Thanks Be To God!!

 

 It’s 2:20am.  I should be going to bed.  Heck, I should have been in bed by this time, but I’m not.

 One of the beautiful things about God is that He isn’t satisfied with the sinful people we are when we are “saved”.  Instead He continually works to transform and renew us to become more like the people he created us to be.  In September it’ll be 7 years since I first believed in God.  You know, I can talk about who I was, but sometimes it’s hard to really remember the person I was before Christ.  Everything was different: the way I talked, the things I said, the mannerisms I had, the way I viewed myself, the way I viewed life, the things I found acceptable…EVERYTHING was so different.  It’s funny how 7 years later I sometimes can’t believe the person I am today…and other times I can barely remember the person I was back then.  

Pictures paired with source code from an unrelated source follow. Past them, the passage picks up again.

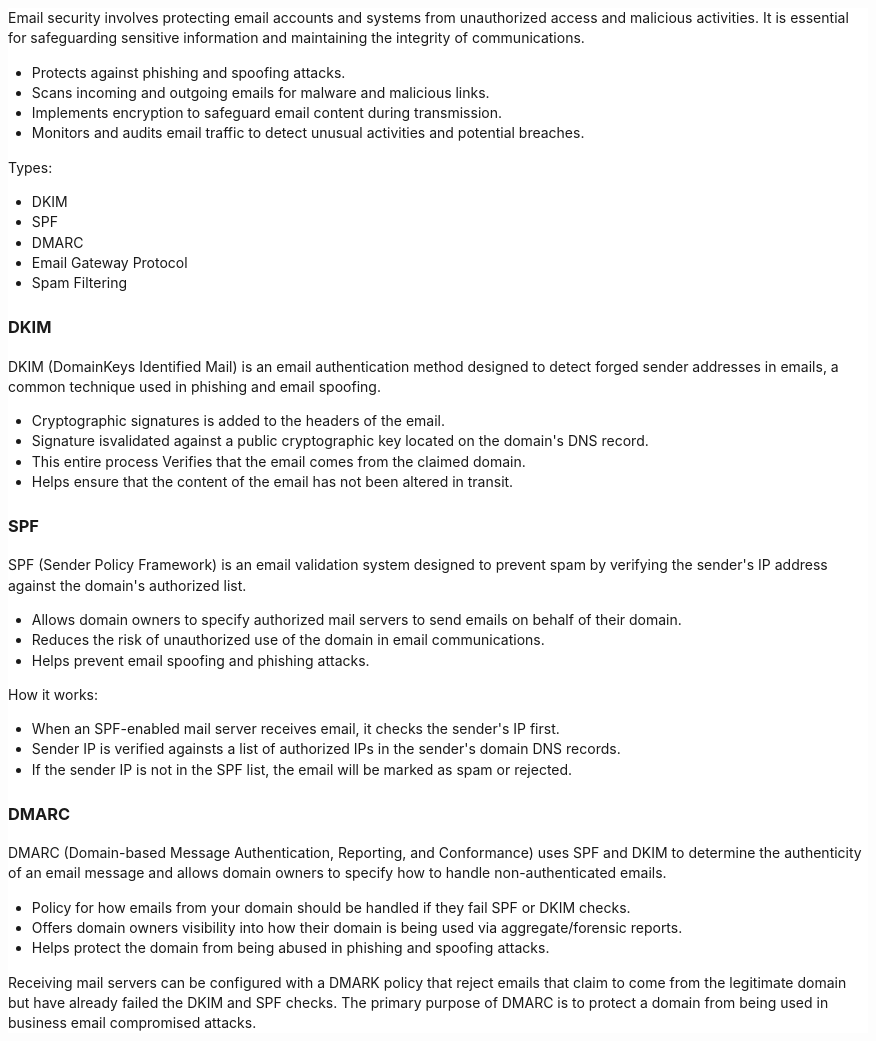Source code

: Email security involves protecting email accounts and systems from unauthorized access and malicious activities. It is essential for safeguarding sensitive information and maintaining the integrity of communications.

- Protects against phishing and spoofing attacks.
- Scans incoming and outgoing emails for malware and malicious links.
- Implements encryption to safeguard email content during transmission.
- Monitors and audits email traffic to detect unusual activities and potential breaches.

Types:

- DKIM
- SPF 
- DMARC 
- Email Gateway Protocol 
- Spam Filtering

### DKIM 

DKIM (DomainKeys Identified Mail) is an email authentication method designed to detect forged sender addresses in emails, a common technique used in phishing and email spoofing.

- Cryptographic signatures is added to the headers of the email.
- Signature isvalidated against a public cryptographic key located on the domain's DNS record.
- This entire process Verifies that the email comes from the claimed domain.
- Helps ensure that the content of the email has not been altered in transit.

### SPF 

SPF (Sender Policy Framework) is an email validation system designed to prevent spam by verifying the sender's IP address against the domain's authorized list.

- Allows domain owners to specify authorized mail servers to send emails on behalf of their domain.
- Reduces the risk of unauthorized use of the domain in email communications.
- Helps prevent email spoofing and phishing attacks.

How it works:

- When an SPF-enabled mail server receives email, it checks the sender's IP first.
- Sender IP is verified againsts a list of authorized IPs in the sender's domain DNS records.
- If the sender IP is not in the SPF list, the email will be marked as spam or rejected. 

### DMARC 

DMARC (Domain-based Message Authentication, Reporting, and Conformance) uses SPF and DKIM to determine the authenticity of an email message and allows domain owners to specify how to handle non-authenticated emails.

- Policy for how emails from your domain should be handled if they fail SPF or DKIM checks.
- Offers domain owners visibility into how their domain is being used via aggregate/forensic reports.
- Helps protect the domain from being abused in phishing and spoofing attacks.

Receiving mail servers can be configured with a DMARK policy that reject emails that claim to come from the legitimate domain but have already failed the DKIM and SPF checks. The primary purpose of DMARC is to protect a domain from being used in business email compromised attacks.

I was driving home tonight and I started talking to a friend on the phone.  Seeing how I was leaving Bowie, I decided to drive a little farther into Laurel to meet up and chill with her for a bit.  While we were out, we ran into some guys we went to high school with.  One of the guys was a guy I had begun to get involved with right before I became a Christian.  It’s so hard to remember the person I once was, but tonight I saw the life I was living, the life God saved me from…only the eyes and mind through which I was reflecting on it all was sober.  

As I drove home and reflected on the people I had run into, I couldn’t help but wonder if that is how it always was.  Tonight I saw part of the life I would have lived had Jesus not taken hold of me.  I saw part of who I was…and began to only imagine who I would have become, if I had lived through it all at the rate I was going in 2001.  

The farther I walk away from the life and the lifestyle I once knew, the more grateful I am of God and the changes my Christian walk has allowed in my life.  Honestly, God is my everything.  I don’t mean that to be cliché, I mean it to be 100% sincere.  If it weren’t for Him meeting me on September 2, 2001…I honestly don’t know where I’d be. 

God, even the words “thank you” don’t seem to do justice to what I truly owe you.  Anything that is me today – stability, employment, wisdom, knowledge, personal/character growth…all of it is because and by you.  Now that I know you, I can’t imagine life without you.  At the same time, I can only wonder…why me and not them?  Why me?  The first and the last to chose me…how can I ever doubt or question your love.  I feel like I owe you big time for all that you’ve done.  The beauty is that apart from my being, my obedience, and my worship…you desire nothing from me.  To think that you’ve brought me this far…God I love you so much.  Even if this were all I had, I think I would be okay.  Thank you for seeing more in me than I ever did…thank you for doing more in me than I ever could.  I am wholly yours.  Thank you Jesus.  I love you.   

I also pray for them…for her…that somehow they too could be removed from the bondage that has defined their lives.  I pray for freedom, for an experience and revelation of your love.  God, make their hearts long for you, that they too might experience you as I have.  Please God, do not forget your other children.